By Alfredo Diaz
On February 10, 2009, the first accidental hypervelocity collision between two intact artificial satellites in low Earth orbit occurred when Iridum 33, a 1,234 pound satellite, and Kosmos-2251, a 1,984 pound satellite, collided as they passed over northern Siberia at an altitude of 490 miles, traveling at around 26,170 miles per hour, producing almost 2,000 pieces of debris larger than 4 inches in diameter, and more than 200,000 smaller pieces. A 0.5 mm paint chip traveling at 35,000 km/hr (10km/sec) could puncture a standard space suit; a one-centimeter fragment could damage a space station.
According to the 1972 Liability Convention, liability for these fragments depends on the Launching State and whether damage occurred in orbit. If the object causes damage to the surface of Earth or and aircraft in flight, a strict liability standard applies—a state is considered strictly liable for any damage caused by a space object launched even in the face of circumstances that are outside of its control. If the space object causes damage some place other than the surface of Earth, a fault standard is applied.
How this all plays out, we do not truly know.
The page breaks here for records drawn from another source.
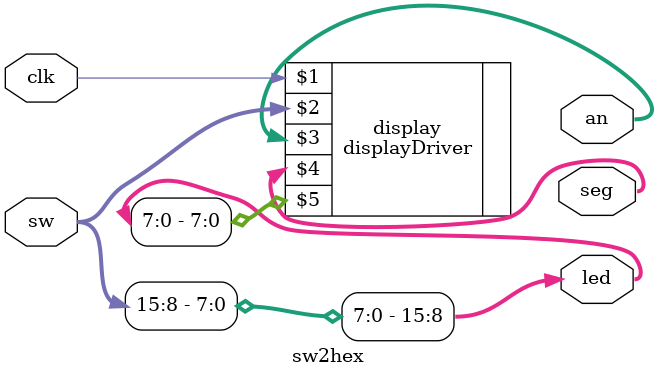
<source format=v>
`timescale 1ns / 1ps


module sw2hex(
        input clk,
        input [15:0] sw, 
        output [15:0] led,
        output [6:0] seg,
        output [7:0] an
    );
    
    //reg [1:0] ctrlCount;
   // wire slowclk;
    
   // parameter ndisp = 4;
    //wire [6:0] dispSegs3, dispSegs2, dispSegs1, dispSegs0;
    
    //clockdivider #(.clockdivs(16)) clkdiv(clk, slowclk);

    displayDriver display(clk, sw, an, seg, led[7:0]);
    
    assign led[15:8] = sw[15:8];
    /*initial ctrlCount = 2'b00;
        
    sevenSegDisplay disp0(sw[3:0], dispSegs0);
    sevenSegDisplay disp1(sw[7:4], dispSegs1);
    sevenSegDisplay disp2(sw[11:8], dispSegs2);
    sevenSegDisplay disp3(sw[15:12], dispSegs3);
    
    // Decode the clock counter to enable individual displays.
    decoder_2to4 dispEn(.s(ctrlCount), .out(an));
   
    // Multiplex the display segment signals.
    sevenBit_4to1MUX #(.bitw(7)) segMUX(
        .s(ctrlCount), 
        .in0(dispSegs0), .in1(dispSegs1), .in2(dispSegs2), .in3(dispSegs3),
        .out(seg)
    );

    always @(posedge slowclk)
        ctrlCount = ctrlCount + 1;*/
    
   
endmodule
/*

module decoder_2to4(
    input [1:0] s,
    output reg [7:0] out
    );

    always @(s) 
    begin
        case(s)
            0:  out = 8'b11111110;
            1:  out = 8'b11111101;
            2:  out = 8'b11111011;
            3:  out = 8'b11110111;
        endcase
    end
endmodule

module clockdivider(
    input clock,
    output divclock
    );
    
    parameter ndiv = 2;
    wire[ndiv:0] c;
    genvar i;
    assign c[0] = clock;
    assign divclock = c[ndiv];
    
    generate
        for(i = 0; i <= ndiv-1; i = i+1)
            begin:dividers
                tflipflop d(c[i], 1'b1, 1'b1, c[i+1]);
            end
    endgenerate
    
endmodule  



module sevenBit_4to1MUX(
    input[1:0] s, 
    input [6:0] in0, 
    input [6:0] in1, 
    input [6:0] in2, 
    input [6:0] in3,
    output reg[6:0] out 
    );
    
    parameter bitw = 7;
    
    always @(s) 
        begin
            case(s)
            0:out = in0;
            1:out = in1;
            2:out = in2;
            3:out = in3;
            endcase
        end
endmodule

module sevenSegDisplay(
		input [3:0] swVal,
		output reg [6:0] segs
	);
	always @(swVal)
		begin
			case(swVal)
				0: segs = 7'b1000000;
				1: segs = 7'b1111001;
				2: segs = 7'b0100100; 
				3: segs = 7'b0110000;//0000110;
				4: segs = 7'b0011001;//1001100;
				5: segs = 7'b0010010;//0100100;
				6: segs = 7'b0000010;//0100000;
				7: segs = 7'b1111000;//0001111;
				8: segs = 7'b0000000;
				9: segs = 7'b0010000;//0000100;
				'hA: segs = 7'b0001000;
				'hb: segs = 7'b0000011;//1100000;
				'hC: segs = 7'b1000110;//0110001;
				'hd: segs = 7'b0100001;//1000010;
				'hE: segs = 7'b0000110;//0110000;
				'hF: segs = 7'b0001110;//0111000;
				default: segs = 7'b0000000; // 0
			endcase 
		end
endmodule*/
</source>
The Liability Convention has also never been formally invoked—all incidents to date that could have resulted in potential claims under the Convention, including the Iridium-Cosmos collision, have been settled by the respective countries outside of the Convention. Still, someone will have to clean all of this up— international space law deems fragments and components from space objects as individual space objects in and of themselves, requiring identification to determine the owner and either individual or blanket consent to remove it from orbit, as there is no right of salvage analogous to the right in maritime law.